Lost nunca parou de surpreender: personagens importantes da trama e queridos pelo público morreram, experiências com o subconsciente realizadas na Iniciativa Dharma, viagens no tempo, mistura de mitologia e ciência. Sem dúvida um enredo rico.  
Com o fim de Lost vou sentir falta de ver algo bom na TV. O último episódio deixou algumas perguntas sem respostas, mas, ao contrário de muita gente, eu gostei.   Jack perde a vida na ilha, assim como muitos personagens.  Entretanto por uma causa maior.
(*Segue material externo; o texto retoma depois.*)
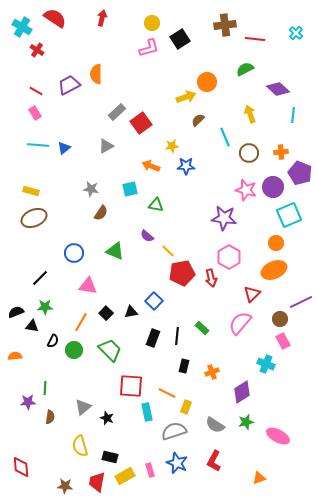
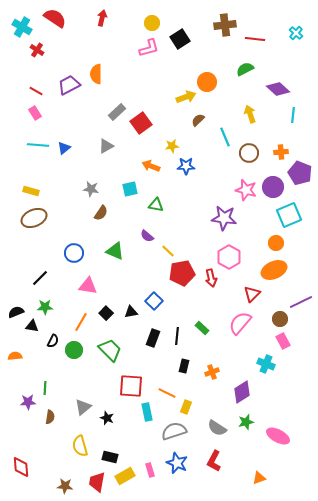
gray semicircle at (215, 425): moved 2 px right, 3 px down
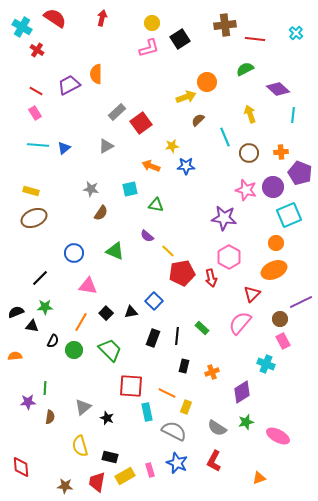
gray semicircle at (174, 431): rotated 45 degrees clockwise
No começo da temporada, Jack deixou a liderança do grupo e passou a seguir ordens. Aos poucos, reassume seu papel e salva a todos no final.
Poucos conseguiram fugir da Ilha. Os “Flashs” que começaram a aparecer no começo da temporada retratavam a busca (na minha opinião), mesmo inconsciente dos personagens, para se lembrar da ilha. Por mais que estivessem felizes com aquela vida irreal, sabiam que havia algo que não se encaixava.
Mesmo com todo o sofrimento que a Ilha proporcionou aos sobreviventes do Oceanic  815, eles encontram uma família entre seus colegas de vôo. Como Jacob, mesmo disse, todos eram desajustados onde viviam.  Não se davam bem com a família, amigos ou trabalho. Na Ilha formaram um lar. No começo todos tentaram partir, quando uns finalmente conseguiram ir embora, voltaram. A Ilha precisava deles , de um novo protetor. E eles precisavam da Ilha.
A Ilha era importante. Mas era mais precioso  a amizade e o amor que cada um conquistou no decorrer da série. Tanto que só ficaram felizes no “purgatório” quando reencontraram uns aos outros e se lembraram do tempo que viveram juntos.   
Locke estava certo. A ilha era especial.